### [Written request]
Report how many lines of the items below contain the string "heart", with case counting. Give only the number.

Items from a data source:

::::::

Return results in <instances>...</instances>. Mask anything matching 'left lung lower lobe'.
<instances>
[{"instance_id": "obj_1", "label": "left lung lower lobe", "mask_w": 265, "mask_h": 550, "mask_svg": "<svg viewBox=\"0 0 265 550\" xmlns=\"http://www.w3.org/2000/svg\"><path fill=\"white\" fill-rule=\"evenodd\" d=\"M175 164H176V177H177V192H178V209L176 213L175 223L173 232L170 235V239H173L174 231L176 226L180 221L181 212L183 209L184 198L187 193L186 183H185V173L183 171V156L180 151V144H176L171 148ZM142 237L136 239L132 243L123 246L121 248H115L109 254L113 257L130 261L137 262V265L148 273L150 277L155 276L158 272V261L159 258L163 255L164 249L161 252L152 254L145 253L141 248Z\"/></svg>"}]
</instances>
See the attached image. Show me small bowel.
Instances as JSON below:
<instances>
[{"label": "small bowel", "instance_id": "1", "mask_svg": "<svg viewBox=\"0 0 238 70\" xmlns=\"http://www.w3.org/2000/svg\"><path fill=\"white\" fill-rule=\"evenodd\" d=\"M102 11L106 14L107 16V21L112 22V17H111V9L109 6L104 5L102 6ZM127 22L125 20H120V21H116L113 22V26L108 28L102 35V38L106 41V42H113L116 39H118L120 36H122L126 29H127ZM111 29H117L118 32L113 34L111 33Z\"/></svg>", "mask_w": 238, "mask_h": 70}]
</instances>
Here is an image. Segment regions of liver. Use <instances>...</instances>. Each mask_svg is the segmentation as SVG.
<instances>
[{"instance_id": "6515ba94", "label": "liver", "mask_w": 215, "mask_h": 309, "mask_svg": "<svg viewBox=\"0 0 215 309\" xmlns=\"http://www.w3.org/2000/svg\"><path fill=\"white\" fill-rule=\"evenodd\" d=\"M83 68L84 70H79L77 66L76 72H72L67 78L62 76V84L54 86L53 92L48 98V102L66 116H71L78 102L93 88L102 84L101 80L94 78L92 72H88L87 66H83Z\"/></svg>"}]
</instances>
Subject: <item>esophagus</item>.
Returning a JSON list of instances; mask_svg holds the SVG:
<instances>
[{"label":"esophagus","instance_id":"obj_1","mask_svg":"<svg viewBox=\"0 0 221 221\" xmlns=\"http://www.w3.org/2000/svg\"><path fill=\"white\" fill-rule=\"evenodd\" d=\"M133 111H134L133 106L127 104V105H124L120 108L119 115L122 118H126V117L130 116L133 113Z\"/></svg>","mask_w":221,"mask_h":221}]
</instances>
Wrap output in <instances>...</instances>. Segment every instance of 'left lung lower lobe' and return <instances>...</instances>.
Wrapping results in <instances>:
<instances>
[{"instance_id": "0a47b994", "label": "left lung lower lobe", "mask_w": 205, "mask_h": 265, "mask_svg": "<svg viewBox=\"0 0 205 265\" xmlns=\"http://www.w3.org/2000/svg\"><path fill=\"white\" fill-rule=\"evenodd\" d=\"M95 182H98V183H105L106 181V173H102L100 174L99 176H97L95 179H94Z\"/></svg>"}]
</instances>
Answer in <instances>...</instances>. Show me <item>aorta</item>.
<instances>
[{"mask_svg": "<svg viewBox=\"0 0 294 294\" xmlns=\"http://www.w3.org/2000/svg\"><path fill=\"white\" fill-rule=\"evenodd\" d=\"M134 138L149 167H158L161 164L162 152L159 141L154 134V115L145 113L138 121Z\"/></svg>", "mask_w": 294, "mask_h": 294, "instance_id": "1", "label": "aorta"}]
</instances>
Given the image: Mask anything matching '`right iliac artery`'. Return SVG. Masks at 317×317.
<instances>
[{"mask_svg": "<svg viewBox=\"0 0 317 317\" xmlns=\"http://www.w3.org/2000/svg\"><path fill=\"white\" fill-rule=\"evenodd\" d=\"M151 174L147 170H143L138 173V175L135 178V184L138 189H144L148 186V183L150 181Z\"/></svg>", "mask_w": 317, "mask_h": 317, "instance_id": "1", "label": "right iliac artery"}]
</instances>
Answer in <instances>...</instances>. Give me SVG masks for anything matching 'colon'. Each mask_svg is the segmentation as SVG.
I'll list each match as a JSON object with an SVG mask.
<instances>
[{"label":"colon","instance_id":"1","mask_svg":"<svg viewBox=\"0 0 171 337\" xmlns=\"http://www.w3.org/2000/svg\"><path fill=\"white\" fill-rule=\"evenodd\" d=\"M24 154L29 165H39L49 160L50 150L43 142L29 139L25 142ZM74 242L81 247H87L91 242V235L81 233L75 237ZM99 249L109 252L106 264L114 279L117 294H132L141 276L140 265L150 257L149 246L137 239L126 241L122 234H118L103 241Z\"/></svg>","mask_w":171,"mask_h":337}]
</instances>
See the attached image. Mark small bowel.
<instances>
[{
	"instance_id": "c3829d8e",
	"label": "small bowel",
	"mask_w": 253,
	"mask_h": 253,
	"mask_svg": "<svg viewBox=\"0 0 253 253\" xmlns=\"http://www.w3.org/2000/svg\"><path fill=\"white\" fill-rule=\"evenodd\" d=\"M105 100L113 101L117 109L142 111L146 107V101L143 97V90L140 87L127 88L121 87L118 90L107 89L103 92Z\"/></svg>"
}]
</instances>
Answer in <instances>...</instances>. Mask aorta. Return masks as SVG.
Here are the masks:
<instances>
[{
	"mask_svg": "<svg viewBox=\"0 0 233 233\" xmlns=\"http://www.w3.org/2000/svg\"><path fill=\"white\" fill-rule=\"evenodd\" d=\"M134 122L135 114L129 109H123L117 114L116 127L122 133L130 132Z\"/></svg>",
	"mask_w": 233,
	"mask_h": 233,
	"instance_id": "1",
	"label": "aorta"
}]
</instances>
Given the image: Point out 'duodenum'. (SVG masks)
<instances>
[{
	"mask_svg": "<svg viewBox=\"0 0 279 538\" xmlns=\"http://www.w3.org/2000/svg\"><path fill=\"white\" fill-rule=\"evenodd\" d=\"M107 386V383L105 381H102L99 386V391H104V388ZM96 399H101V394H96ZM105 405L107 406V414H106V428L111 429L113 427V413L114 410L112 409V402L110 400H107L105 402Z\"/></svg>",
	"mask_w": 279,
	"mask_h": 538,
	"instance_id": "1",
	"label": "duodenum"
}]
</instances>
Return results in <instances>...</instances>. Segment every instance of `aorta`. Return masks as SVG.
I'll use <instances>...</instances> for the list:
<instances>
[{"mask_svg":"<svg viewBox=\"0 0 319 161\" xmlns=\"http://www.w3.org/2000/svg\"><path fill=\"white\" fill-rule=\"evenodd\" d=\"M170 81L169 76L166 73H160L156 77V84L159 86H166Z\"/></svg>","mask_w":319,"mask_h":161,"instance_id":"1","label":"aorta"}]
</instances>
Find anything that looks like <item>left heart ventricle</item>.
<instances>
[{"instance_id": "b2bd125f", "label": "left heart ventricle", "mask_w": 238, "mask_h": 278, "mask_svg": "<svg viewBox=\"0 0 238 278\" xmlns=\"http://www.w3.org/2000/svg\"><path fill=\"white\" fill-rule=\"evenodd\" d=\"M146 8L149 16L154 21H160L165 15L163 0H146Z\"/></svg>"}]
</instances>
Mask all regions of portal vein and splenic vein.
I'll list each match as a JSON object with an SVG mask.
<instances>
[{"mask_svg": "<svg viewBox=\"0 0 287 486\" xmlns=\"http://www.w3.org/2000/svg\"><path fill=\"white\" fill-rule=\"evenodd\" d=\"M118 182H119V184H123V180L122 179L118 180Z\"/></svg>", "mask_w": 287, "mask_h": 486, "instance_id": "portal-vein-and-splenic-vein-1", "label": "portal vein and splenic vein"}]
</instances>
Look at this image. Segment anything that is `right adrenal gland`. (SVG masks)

::::::

### [Worked answer]
2